After 13 years in the Oklahoma Army National Guard, Chief Warrant Officer 2 Jerry W. Albright, human resources technician, 90th Troop Command, Oklahoma Army National Guard, has used his career to affect change from a higher level.
It wasn’t always an easy road in the military for Albright. There were instances of injustice in his career, but he was motivated to stay in the military and deal with those moments directly by his leadership, who always enforced equality. Without that support, his career in the military might have ended after his initial 6-year enlistment.
“Growing up in East Texas, I saw some stuff that really wasn’t good, and my grandpa drove me to be great at whatever I did because a lot of people paid the price for me to even be here right now,” Albright said. “So, what Black History Month means to me is trying to be great.”
African Americans have fought in every war in which the U.S. has engaged. As a state, Oklahoma has a unique African American military history. After the Civil War, the first African American Soldiers in the state were part of the “Buffalo Soldiers” regiment.
These were the first peacetime all-black regiments in the U.S. Army, and were stationed around Oklahoma at Fort Sill, Fort Supply, Fort Reno and Fort Gibson.
The Buffalo Soldiers helped pursue outlaws and cattle thieves, build and renovate posts and camps, as well as construct thousands of miles of roads and telegraph lines. They were there when the site of Fort Sill was first staked out in Southwestern Oklahoma and helped eject David Payne’s Boomers from Indian Territory several times.
The Soldiers played an important part in controlling Boomers, as well as preventing the “Sooner” participants of the Land Run from entering the territory before the rush officially began. The Buffalo Soldiers’ service overlapped with the creation of the Oklahoma National Guard in 1895. Additionally, members at Fort Reno played a peacekeeping role on the central plains as the territory transitioned to a state.
“I hadn’t seen a lot of minority officers, so I didn’t think it was possible,” said Albright about his initial enlistment. “When I got to the Fires Brigade, I was like ‘Oh, well I can see I can probably make this happen.’”
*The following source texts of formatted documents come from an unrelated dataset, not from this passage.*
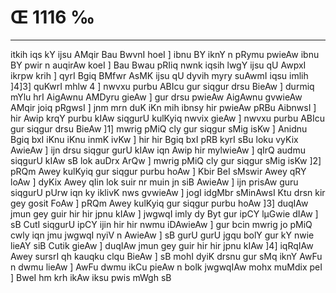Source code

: # Œ 1116 ‰
---
itkih iqs kY ijsu AMqir Bau BwvnI hoeI ] ibnu BY iknY n pRymu pwieAw
ibnu BY pwir n auqirAw koeI ] Bau Bwau pRIiq nwnk iqsih lwgY ijsu qU
AwpxI ikrpw krih ] qyrI Bgiq BMfwr AsMK ijsu qU dyvih myry suAwmI
iqsu imlih ]4]3] quKwrI mhlw 4 ] nwvxu purbu ABIcu gur siqgur drsu
BieAw ] durmiq mYlu hrI AigAwnu AMDyru gieAw ] gur drsu pwieAw
AigAwnu gvwieAw AMqir joiq pRgwsI ] jnm mrn duK iKn mih ibnsy
hir pwieAw pRBu AibnwsI ] hir Awip krqY purbu kIAw siqgurU kulKyiq
nwvix gieAw ] nwvxu purbu ABIcu gur siqgur drsu BieAw ]1] mwrig
pMiQ cly gur siqgur sMig isKw ] Anidnu Bgiq bxI iKnu iKnu inmK ivKw
] hir hir Bgiq bxI pRB kyrI sBu loku vyKix AwieAw ] ijn drsu siqgur
gurU kIAw iqn Awip hir mylwieAw ] qIrQ audmu siqgurU kIAw sB lok
auDrx ArQw ] mwrig pMiQ cly gur siqgur sMig isKw ]2] pRQm Awey
kulKyiq gur siqgur purbu hoAw ] Kbir BeI sMswir Awey qRY loAw ] dyKix
Awey qIin lok suir nr muin jn siB AwieAw ] ijn prisAw guru siqgurU
pUrw iqn ky iklivK nws gvwieAw ] jogI idgMbr sMinAwsI Ktu drsn
kir gey gosit FoAw ] pRQm Awey kulKyiq gur siqgur purbu hoAw ]3]
duqIAw jmun gey guir hir hir jpnu kIAw ] jwgwqI imly dy Byt gur ipCY
lµGwie dIAw ] sB CutI siqgurU ipCY ijin hir hir nwmu iDAwieAw ] gur
bcin mwrig jo pMiQ cwly iqn jmu jwgwqI nyiV n AwieAw ] sB gurU gurU
jgqu bolY gur kY nwie lieAY siB Cutik gieAw ] duqIAw jmun gey guir
hir hir jpnu kIAw ]4] iqRqIAw Awey sursrI qh kauqku clqu BieAw ]
sB mohI dyiK drsnu gur sMq iknY AwFu n dwmu lieAw ] AwFu dwmu ikCu
pieAw n bolk jwgwqIAw mohx muMdix peI ] BweI hm krh ikAw iksu
pwis mWgh sB
####

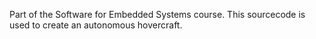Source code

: Part of the Software for Embedded Systems course.  This sourcecode is used to create an autonomous hovercraft.
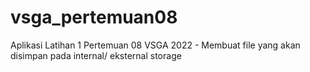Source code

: # vsga_pertemuan08
Aplikasi Latihan 1 Pertemuan 08 VSGA 2022 - Membuat file yang akan disimpan pada internal/ eksternal storage
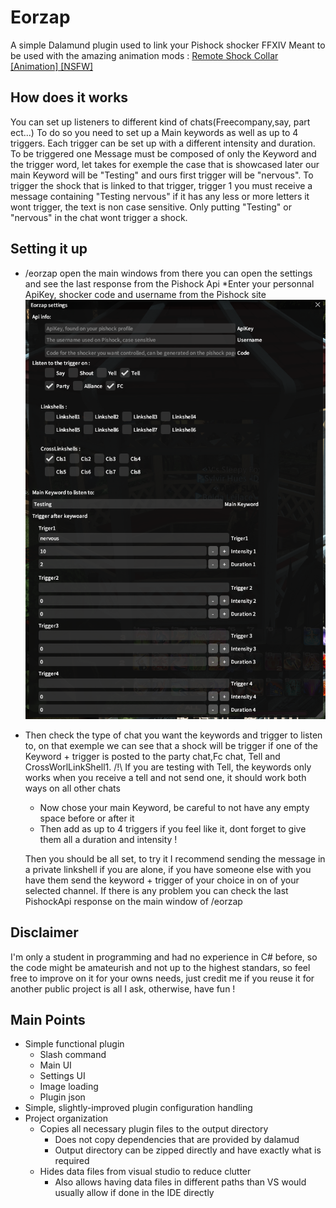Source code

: 
# Eorzap
A simple Dalamund plugin used to link your Pishock shocker FFXIV
Meant to be used with the amazing animation mods : [Remote Shock Collar [Animation] [NSFW]]([url](https://www.xivmodarchive.com/modid/89985))

## How does it works
You can set up listeners to different kind of chats(Freecompany,say, part ect...) To do so you need to set up a Main keywords as well as up to 4 triggers.
Each trigger can be set up with a different intensity and duration. 
To be triggered one Message must be composed of only the Keyword and the trigger word, let takes for exemple the case that is showcased later our main Keyword will be "Testing" and ours first trigger will be "nervous". To trigger the shock that is linked to that trigger, trigger 1 you must receive a message containing "Testing nervous" if it has any less or more letters it wont trigger, the text is non case sensitive. Only putting "Testing" or "nervous" in the chat wont trigger a shock.

## Setting it up

* /eorzap open the main windows from there you can open the settings and see the last response from the Pishock Api
    *Enter your personnal ApiKey, shocker code and username from the Pishock site
  ![Settings screenshot](https://github.com/BeldaFr/ShockPluginFF/blob/master/doc/Settings.png?raw=true)

* Then check the type of chat you want the keywords and trigger to listen to, on that exemple we can see that a shock will be trigger if one of the Keyword + trigger is posted to the party chat,Fc chat, Tell and CrossWorlLinkShell1.
  /!\ If you are testing with Tell, the keywords only works when you receive a tell and not send one, it should work both ways on all other chats
    * Now chose your main Keyword, be careful to not have any empty space before or after it
    * Then add as up to 4 triggers if you feel like it, dont forget to give them all a duration and intensity !

  Then you should be all set, to try it I recommend sending the message in a private linkshell if you are alone, if you have someone else with you have them send the keyword +  trigger of your choice in on of your selected channel.
  If there is any problem you can check the last PishockApi response on the main window of /eorzap
  

## Disclaimer
I'm only a student in programming and had no experience in C# before, so the code might be amateurish and not up to the highest standars, so feel free to improve on it for your owns needs, just credit me if you reuse it for another public project is all I ask, otherwise, have fun !
## Main Points

* Simple functional plugin
  * Slash command
  * Main UI
  * Settings UI
  * Image loading
  * Plugin json
* Simple, slightly-improved plugin configuration handling
* Project organization
  * Copies all necessary plugin files to the output directory
    * Does not copy dependencies that are provided by dalamud
    * Output directory can be zipped directly and have exactly what is required
  * Hides data files from visual studio to reduce clutter
    * Also allows having data files in different paths than VS would usually allow if done in the IDE directly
He started his pursuit in becoming an officer in the Army as a result of his enlistment experience, and found that the role of warrant officer would allow him to affect change while staying specialized in a certain field. Albright said he learned a lot about writing policies and how to make changes “the right way.”
“He was prior enlisted before he became a warrant officer,” said Spc. Crystal Roseman, human resources clerk, 90th Troop Command. “For someone in a leadership position, that is something I really look up to – when they remember where they came from. Those are the traits I would like to keep from him.
‘That is something that I would like to be as well whenever I become a leader. He is inspiring and he does help you move forward. And he takes very good care of us.”
Albright feels strongly about helping his Soldiers move forward. When he was enlisted, a huge frustration for him was it seemed he was having to train himself for his job, rather than be trained on how to do the job by those with more experience. As a leader, he tries to keep his people engaged and trained so they are prepared if they have to deploy as the personnel shop.
With his care in ensuring the professionalism of his Soldiers, Albright advises those in and out of the military who might identify with his story, and are possibly having a hard time striving to succeed, to “embrace the challenge.”
“I got through it knowing at some point I was going to be able to make some changes,” Albright said. “It’s not going to always be 100% easy.”